For the throttle body cleaning, you could diy but you would need to look up the proper procedure and cleaner needed, and then I am pretty sure there is a relearn procedure required which you would also need to look up. If your engine is running rough it could be something else. Just remember the engine in your Rogue is a version of the 2.5 used in Nissans since around 2000. I am sure most mechanics have worked on one before.


----------



## Rogue_Trooper (Nov 11, 2018)

Awesome - appreciate the direction and feedback Quadraria10!


----------



## quadraria10 (Jul 6, 2010)

You are welcome. This forum is not the greatest for the Rogue as compared to another one which has more active owners. You may want to do a google search. One thing that can be advantageous to you, is to sometimes find a garage or mechanic who will install parts you supply.

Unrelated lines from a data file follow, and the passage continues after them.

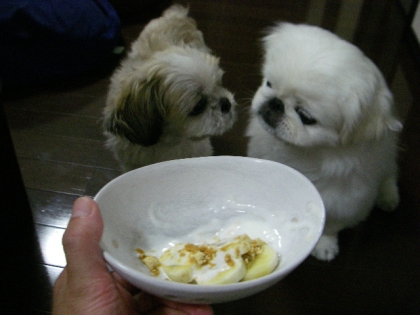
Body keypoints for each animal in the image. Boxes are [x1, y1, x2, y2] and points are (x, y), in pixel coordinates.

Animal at [104, 4, 236, 173]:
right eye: (198, 106)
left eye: (219, 83)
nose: (226, 103)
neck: (169, 140)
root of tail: (176, 15)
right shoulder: (130, 163)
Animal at [248, 23, 402, 262]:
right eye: (269, 83)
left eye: (305, 117)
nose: (275, 104)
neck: (304, 153)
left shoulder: (344, 200)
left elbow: (329, 224)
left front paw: (324, 245)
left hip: (386, 157)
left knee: (389, 173)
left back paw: (388, 197)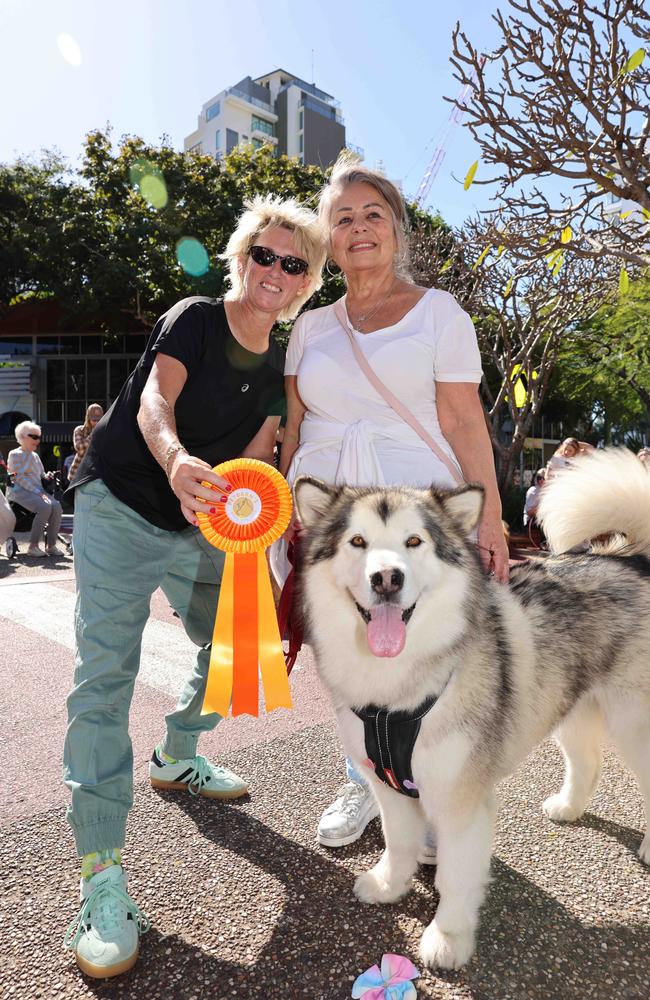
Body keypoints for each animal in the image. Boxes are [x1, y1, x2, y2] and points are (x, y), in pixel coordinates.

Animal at [292, 452, 648, 968]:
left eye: (413, 541)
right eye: (357, 542)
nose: (386, 578)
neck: (396, 695)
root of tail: (633, 558)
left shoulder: (460, 799)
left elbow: (455, 877)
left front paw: (449, 937)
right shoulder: (389, 786)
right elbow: (398, 842)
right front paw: (388, 885)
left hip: (633, 722)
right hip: (570, 705)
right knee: (588, 761)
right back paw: (567, 807)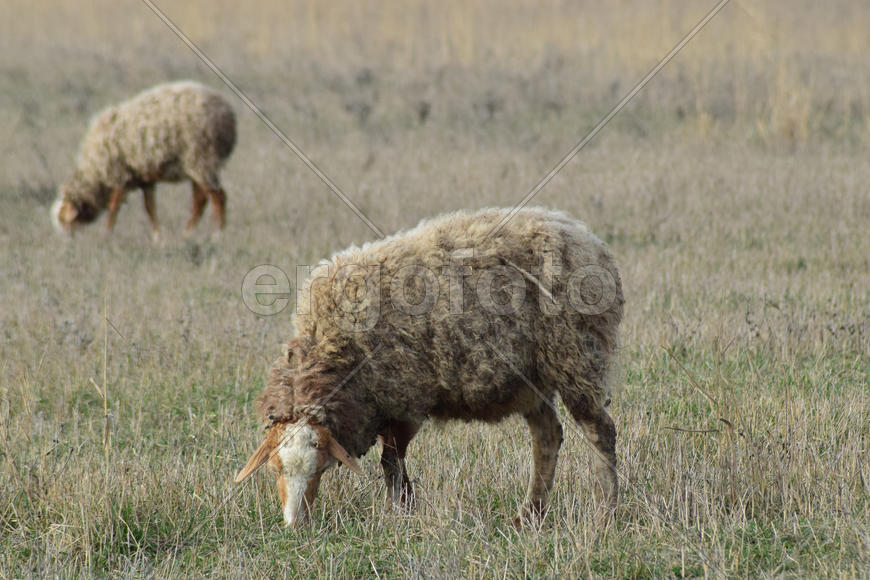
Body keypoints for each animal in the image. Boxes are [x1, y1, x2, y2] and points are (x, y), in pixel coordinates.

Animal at [52, 81, 236, 241]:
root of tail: (228, 114)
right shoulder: (145, 179)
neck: (97, 173)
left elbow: (113, 208)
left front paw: (107, 235)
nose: (69, 243)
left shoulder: (120, 176)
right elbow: (149, 208)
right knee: (200, 200)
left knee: (218, 197)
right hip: (195, 165)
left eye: (67, 222)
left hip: (202, 160)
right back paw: (189, 233)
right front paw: (157, 237)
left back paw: (217, 234)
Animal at [236, 207, 624, 527]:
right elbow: (392, 461)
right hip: (533, 377)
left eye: (320, 467)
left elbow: (391, 461)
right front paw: (403, 508)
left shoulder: (407, 396)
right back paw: (529, 516)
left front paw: (402, 511)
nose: (294, 525)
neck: (335, 351)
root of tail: (589, 240)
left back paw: (604, 514)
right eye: (275, 468)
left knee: (599, 433)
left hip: (577, 355)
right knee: (547, 437)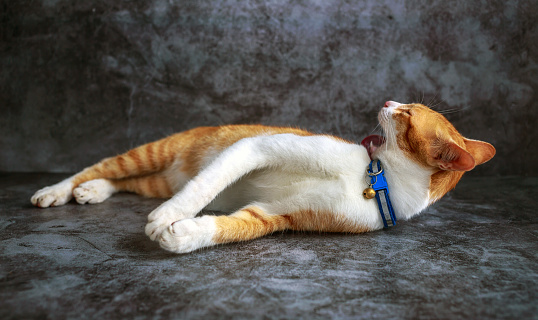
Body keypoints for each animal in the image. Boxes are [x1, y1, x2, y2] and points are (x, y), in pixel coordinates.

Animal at [31, 101, 494, 254]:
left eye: (407, 115)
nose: (388, 101)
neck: (374, 179)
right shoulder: (257, 146)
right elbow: (207, 184)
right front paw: (169, 216)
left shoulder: (277, 215)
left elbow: (239, 225)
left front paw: (183, 234)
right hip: (159, 151)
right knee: (105, 166)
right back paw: (58, 190)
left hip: (159, 177)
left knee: (129, 181)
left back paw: (93, 191)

As for example, I am sure your rear shocks will be 2 or 3 times the price at Nissan, as compared to what you would pay for KYB shocks at RockAuto or PartsMonkey ( KYB is the OE supplier to Nissan).
A weird example, is something like the cabin filter which is fairly pricey at the dealer or even Canadian Tire, but that can be had for under $10 from Rock Auto or Autoshack. Same deal with oil filter, air filter, brake components, wiper blades. And of course the more you are willing to diy the less you will spend on maintenance, not to mention the benefit of the knowledge you will gain.
Based upon what I have read here and elsewhere the key to keeping the Rogue on the road is regular CVT fluid changes for the transmission at intervals shorter than Nissan originally recommended.
I hope your Rogue continues to serve you as well as my X trail. Its off the top of my head but yours is probably at an age and mileage that replacing the O2 sensors might be in order ( If so get NTK ones as they are the OE supplier to Nissan). If yours is AWD you should also look into the transfer case and rear differential gear oils that may need changing. Good luck with it.


----------



## Rogue_Trooper (Nov 11, 2018)

Thanks again - this is super helpful!


----------



## quadraria10 (Jul 6, 2010)

Glad to help.


----------